— Study text —
—————
Fostering Catholic identity in Catholic schools

Aaron Lambert

Living the Catholic Faith should be evident in all aspects of life, and especially so in the classroom, according to the organizer of the inaugural Catholic High School Formation Summit that took place at St. Thomas More Parish in Centennial on Dec. 3 and 4.

There were 55 people in attendance representing 23 schools from around the nation, and the summit featured speakers from all avenues of Catholic education.

The event was conceived and organized by Father Paul Kostka, chaplain at Bishop Macehbeuf High School, and its purpose was to create a national network of collaboration between Catholic high schools around the nation in order to form students as authentic disciples of Jesus Christ.

“The spiritual formation of students was the key focus of the conference,” Father Kostka said.

More than that, however, it was meant to be a forum for Catholic educators to come together and help each other become more effective at fostering a strong sense of Catholic identities in their respective schools.
—————
— Records —
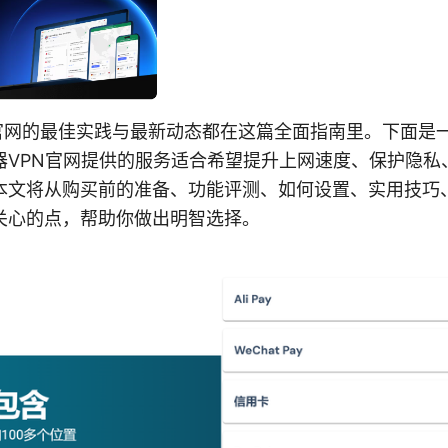
n官网的最佳实践与最新动态都在这篇全面指南里。下面是
器VPN官网提供的服务适合希望提升上网速度、保护隐私
本文将从购买前的准备、功能评测、如何设置、实用技巧
关心的点，帮助你做出明智选择。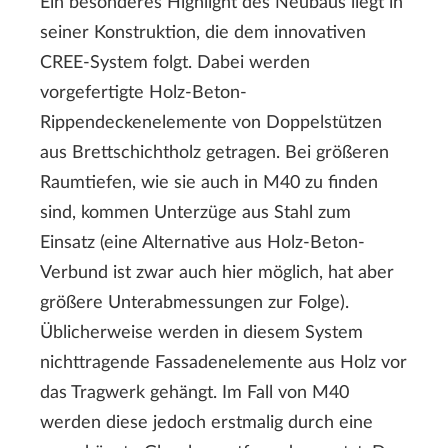
Ein besonderes Highlight des Neubaus liegt in
seiner Konstruktion, die dem innovativen
CREE-System folgt. Dabei werden
vorgefertigte Holz-Beton-
Rippendeckenelemente von Doppelstützen
aus Brettschichtholz getragen. Bei größeren
Raumtiefen, wie sie auch in M40 zu finden
sind, kommen Unterzüge aus Stahl zum
Einsatz (eine Alternative aus Holz-Beton-
Verbund ist zwar auch hier möglich, hat aber
größere Unterabmessungen zur Folge).
Üblicherweise werden in diesem System
nichttragende Fassadenelemente aus Holz vor
das Tragwerk gehängt. Im Fall von M40
werden diese jedoch erstmalig durch eine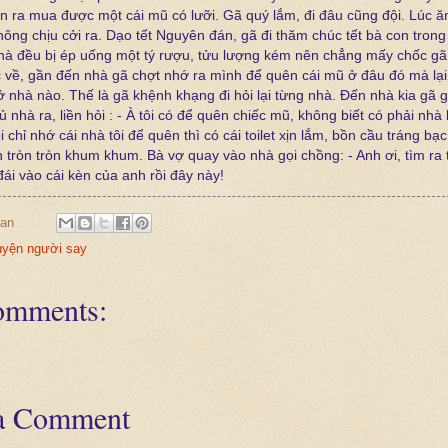
n ra mua được một cái mũ có lưỡi. Gã quý lắm, đi đâu cũng đội. Lúc ăn
ông chịu cởi ra. Dạo tết Nguyên đán, gã đi thăm chúc tết bà con trong
hà đều bị ép uống một tý rượu, tửu lượng kém nên chẳng mấy chốc gã
c về, gần đến nhà gã chợt nhớ ra mình để quên cái mũ ở đâu đó mà lạ
ở nhà nào. Thế là gã khệnh khạng đi hỏi lại từng nhà. Đến nhà kia gã 
ủ nhà ra, liền hỏi : - À tôi có để quên chiếc mũ, không biết có phải nhà
 chỉ nhớ cái nhà tôi để quên thì có cái toilet xịn lắm, bồn cầu tráng bạc
h tròn tròn khum khum. Bà vợ quay vào nhà gọi chồng: - Anh ơi, tìm ra
ái vào cái kèn của anh rồi đây này!
an
yện người say
omments:
 a Comment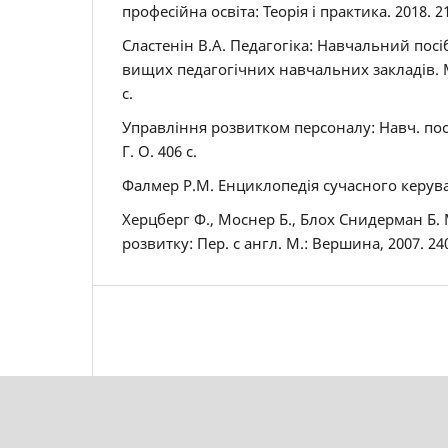
професійна освіта: Теорія і практика. 2018. 2
Сластенін В.А. Педагогіка: Навчальний посі
вищих педагогічних навчальних закладів. М.
с.
Управління розвитком персоналу: Навч. посі
Г. О. 406 с.
Фалмер Р.М. Енциклопедія сучасного керуванн
Херцберг Ф., Моснер Б., Блох Снидерман Б. 
розвитку: Пер. с англ. М.: Вершина, 2007. 240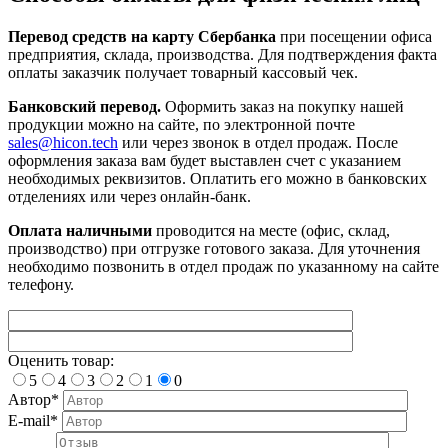
Перевод средств на карту Сбербанка
при посещении офиса
предприятия, склада, производства. Для подтверждения факта
оплаты заказчик получает товарный кассовый чек.
Банковский перевод.
Оформить заказ на покупку нашей
продукции можно на сайте, по электронной почте
sales@hicon.tech
или через звонок в отдел продаж. После
оформления заказа вам будет выставлен счет с указанием
необходимых реквизитов. Оплатить его можно в банковских
отделениях или через онлайн-банк.
Оплата наличными
проводится на месте (офис, склад,
производство) при отгрузке готового заказа. Для уточнения
необходимо позвонить в отдел продаж по указанному на сайте
телефону.
Оценить товар:
5
4
3
2
1
0
Автор*
E-mail*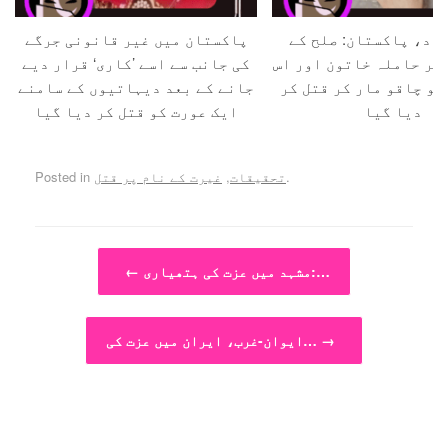
اد، پاکستان: صلح کے
پاکستان میں غیر قانونی جرگے
 کر حاملہ خاتون اور اس
کی جانب سے اسے ’کاری‘ قرار دیے
کو چاقو مار کر قتل کر
جانے کے بعد دیہاتیوں کے سامنے
دیا گیا
ایک عورت کو قتل کر دیا گیا
.
تحقیقات
,
غیرت کے نام پر قتل
Posted in
Post navigation
مشہد میں عزت کی ہتھیاری:…
←
→
ایوان-غرب، ایران میں عزت کی…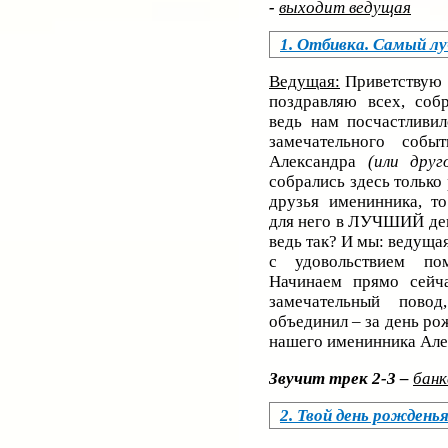
-
выходит ведущая
1. Отбивка. Самый л
Ведущая:
Приветствую 
поздравляю всех, соб
ведь нам посчастливил
замечательного соб
Александра
(или друг
собрались здесь только
друзья именинника, то
для него в ЛУЧШИЙ день
ведь так? И мы: ведуща
с удовольствием п
Начинаем прямо сейч
замечательный пово
объединил – за день ро
нашего именинника Ал
Звучит трек 2-3 –
банк
2. Твой день рождень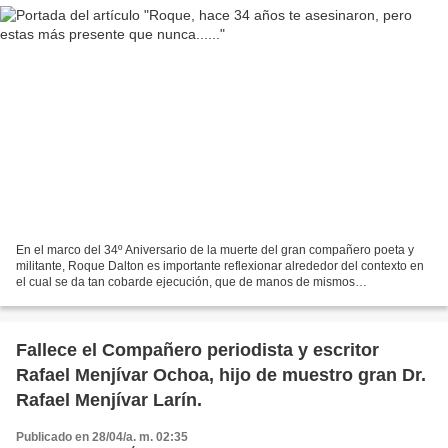
En el marco del 34º Aniversario de la muerte del gran compañero poeta y
militante, Roque Dalton es importante reflexionar alrededor del contexto en
el cual se da tan cobarde ejecución, que de manos de mismos
""Compañeros"" militantes de la organización...
Fallece el Compañero periodista y escritor
Rafael Menjívar Ochoa, hijo de muestro gran Dr.
Rafael Menjívar Larín.
Publicado en 28/04/a. m. 02:35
—————
— Activities —
[1] Render this sentence from the summit article into Spanish: "“The spiritual formation of students was the key focus of the conference,” Father Kostka said."
[2] Reproduce the passage of the summit article from "Fostering Catholic identity" to "of Catholic education.".
Work from the summit article alone.

— Responses by task —
[1] «La formación espiritual de los estudiantes fue el enfoque principal de la conferencia», dijo el padre Kostka.

[2]
Fostering Catholic identity in Catholic schools

Aaron Lambert

Living the Catholic Faith should be evident in all aspects of life, and especially so in the classroom, according to the organizer of the inaugural Catholic High School Formation Summit that took place at St. Thomas More Parish in Centennial on Dec. 3 and 4.

There were 55 people in attendance representing 23 schools from around the nation, and the summit featured speakers from all avenues of Catholic education.